Common Fibromyalgia Triggers
Stress is a key factor in causing fibromyalgia flare-ups, and it affects different people in unique ways. Situations that can affect your stress include:
- Getting sick or being affected by trauma, mental or physical
- An improper diet where you don't get enough nutrition
- A sudden change in your daily routine
- Improper or uncomfortable sleep
- Emotional stress caused by lifestyle changes
- Changes in your environment, like location or weather
It's also common, when you have fibromyalgia, to develop other conditions like migraine headaches, irritable bowel syndrome, or painful bladder syndrome.
How to Treat Fibromyalgia
The primary goal for fibromyalgia treatment is managing your pain and improving your quality of life. As experienced pain management specialists, the Garden State Pain & Orthopedics team might recommend a variety of therapies to manage your condition based on the severity of your symptoms. Common treatments for fibromyalgia include:
- Medications like pain relievers, antidepressants, and anti-seizure drugs
- Physical therapy to improve your flexibility, strength, and stamina
- Occupational therapy to reduce stress on your body
- Alternative therapies, like acupuncture and massage therapy
Correct Your Diet
It is also important to make sure your diet aids in the recovery process by providing the nutrients your body needs to function properly. If you have already been diagnosed with fibromyalgia, make sure you eat a balanced diet to help prevent the symptoms from worsening. You should also:
- Stay hydrated.
- Reduce your sugar consumption.
- Increase the greens in your diet.
- Increase the number of whole grains, lean protein, and low-fat dairy in your diet.
- Keep track of any food or substances that worsen your symptoms.
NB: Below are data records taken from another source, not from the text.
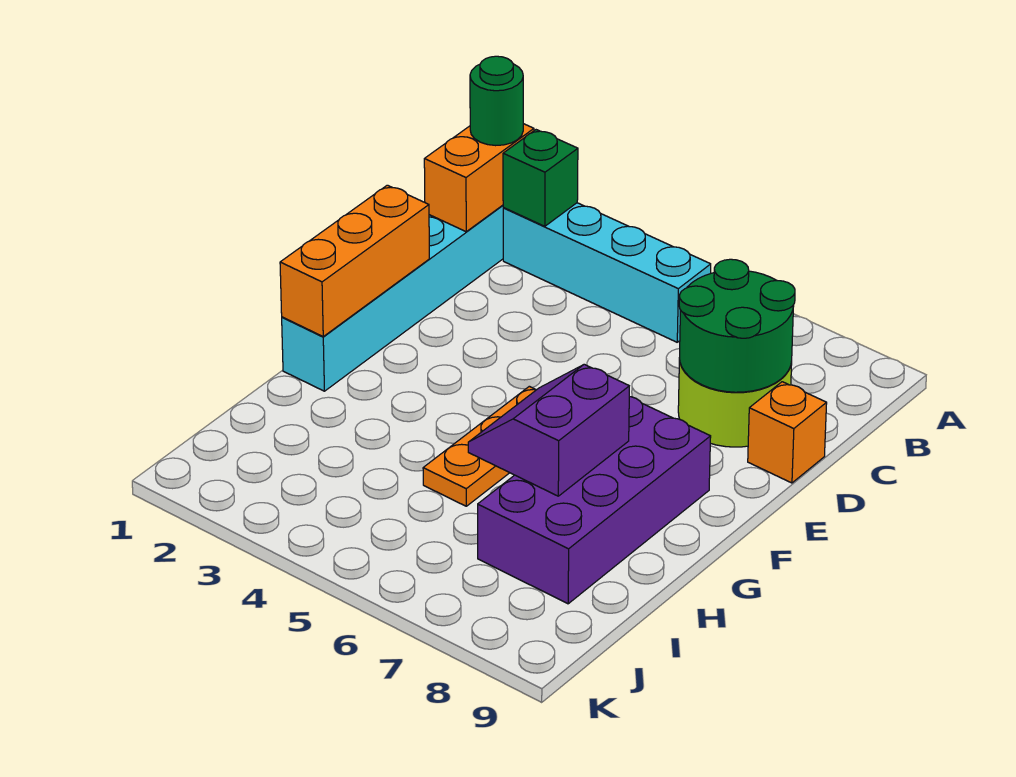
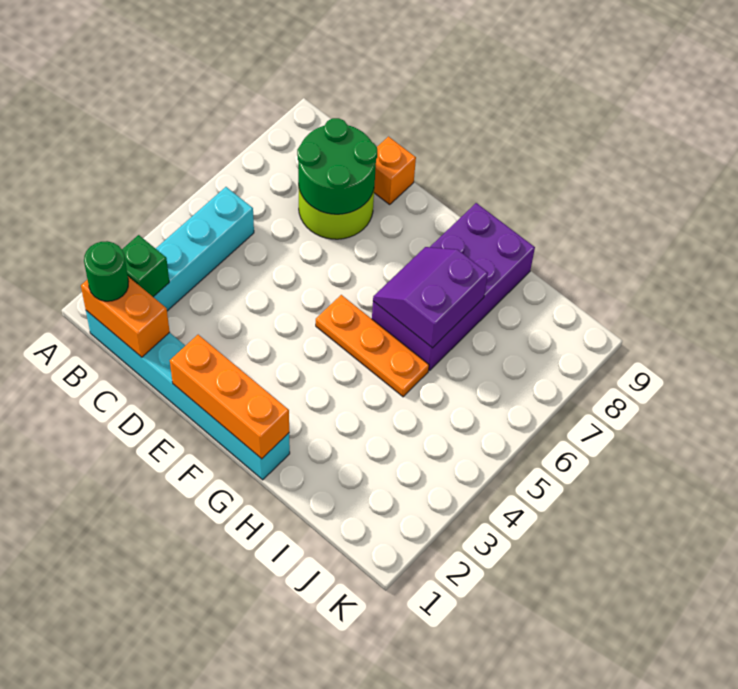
purple brick F7:I8 level 1 -> purple brick G6:H9 level 1
purple slope G6:H7 level 2 top 7 -> purple slope G6:H7 level 2 top H

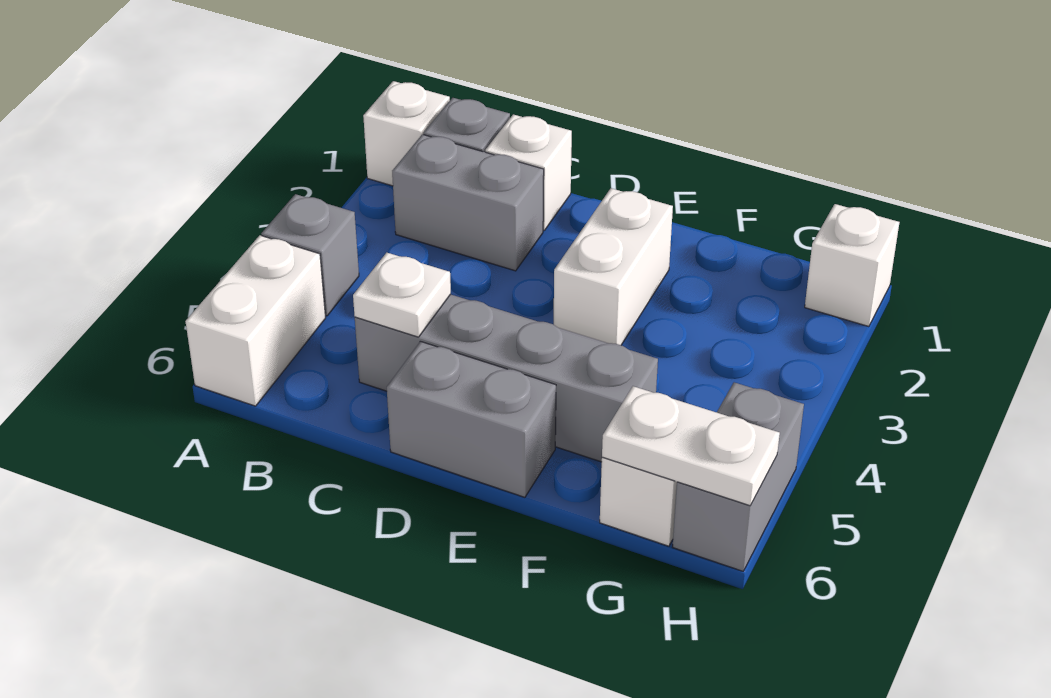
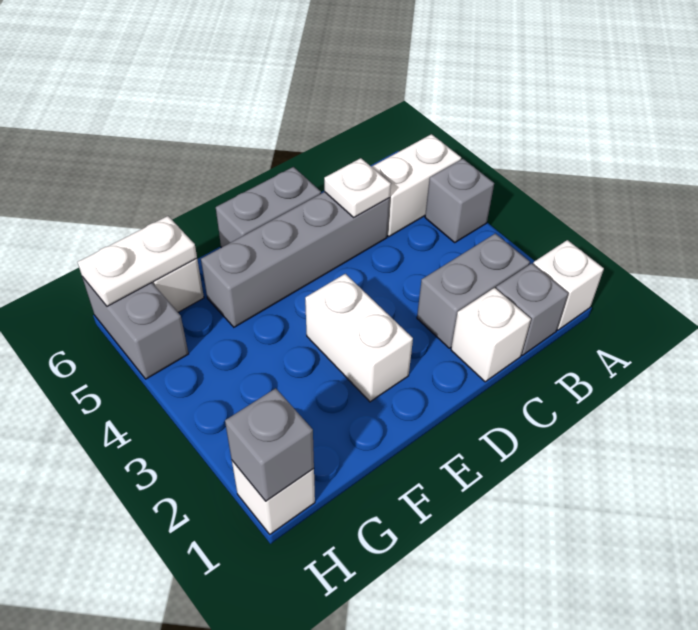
white brick A5:A6 level 1 -> white brick A5:B5 level 1
none -> grey brick H1 level 2

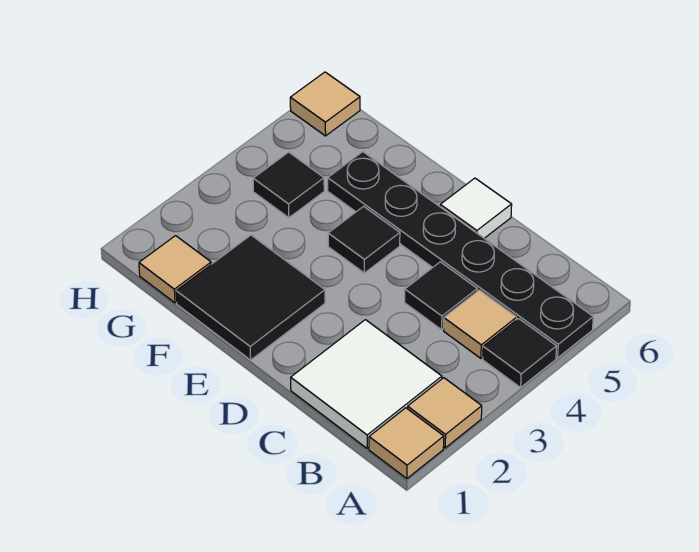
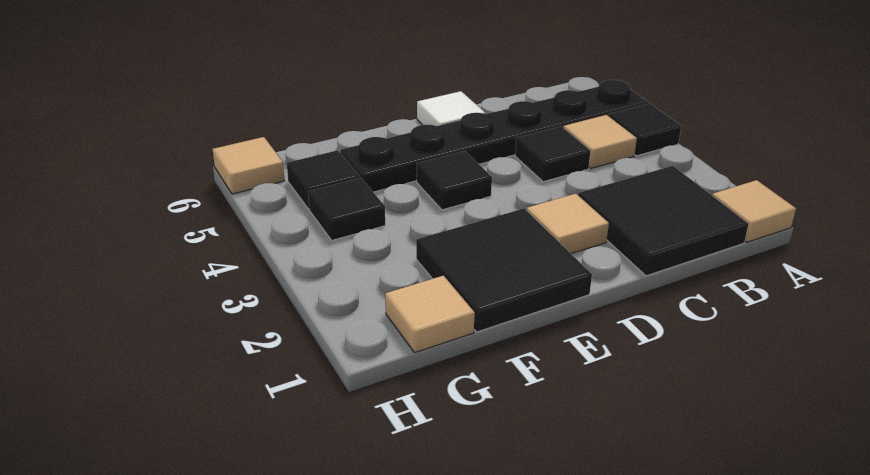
tan tile A2 level 1 -> tan tile D2 level 1
white tile B1:C2 level 1 -> black tile B1:C2 level 1
none -> black tile G5 level 1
Remember to Include Self Care in Your Daily Regimen
No matter the health issue or bodily problem, you should always ensure that your lifestyle accommodates your condition. Improve daily bodily function with healthy lifestyle changes:
- Maintain a Consistent Sleep Cycle: Your body needs rest in order to keep your physical and mental state functioning well. When your body does not get enough rest or if your rest is too inconsistent, you could suffer from increased stress and mental fatigue. It is also important to avoid unhealthy habits that could affect your sleep cycle such as too much caffeine, using electronics in bed, or smoking. Give your body enough time to repair itself and keep it consistent, so it can get into a comfortable rhythm.
- Exercise: Like with most chronic pain issues, it is best to ensure your body remains functioning optimally to prevent worsening symptoms. Exercise keeps your muscles limber and flexible while also helping several bodily systems work their best. Make sure you exercise consistently with a routine that feels right to you.
- Relax: Meditation, yoga, and some deep breathing can be key to de-stressing and keeping your body from tensing up and worsening your symptoms.
It is important to take fibromyalgia seriously and take the proper steps to prevent its symptoms from worsening. If they worsen, you could experience increased pain, fatigue, and several other issues daily. Address your issues immediately, and if diagnosed with fibromyalgia, be aggressive in pursuing the right treatment for you.
Fibromyalgia Treatment Plan
There is no particular order for the development of fibromyalgia; it is a dynamic condition that changes from person to person. You may suffer from some symptoms earlier or later than they would expect. The only thing you can do is figure out a treatment plan that is equally unique to you. Although, your treatment plans usually should include steps like:
- Daily Function Optimization: Where your daily routine is ironed out, and the best possible road to recovery is laid out for you to follow.
- Psychological Treatment: You need to take care of your mental health, since chronic issues typically lead to mental fatigue and severe depression.
- Pharmacological Treatment: Medicine is often prescribed to relieve pain and fight symptoms.
- Non-Pharmacological Treatments: Physical therapy, occupational therapy, alternative therapies, and more staple ways to treat pain.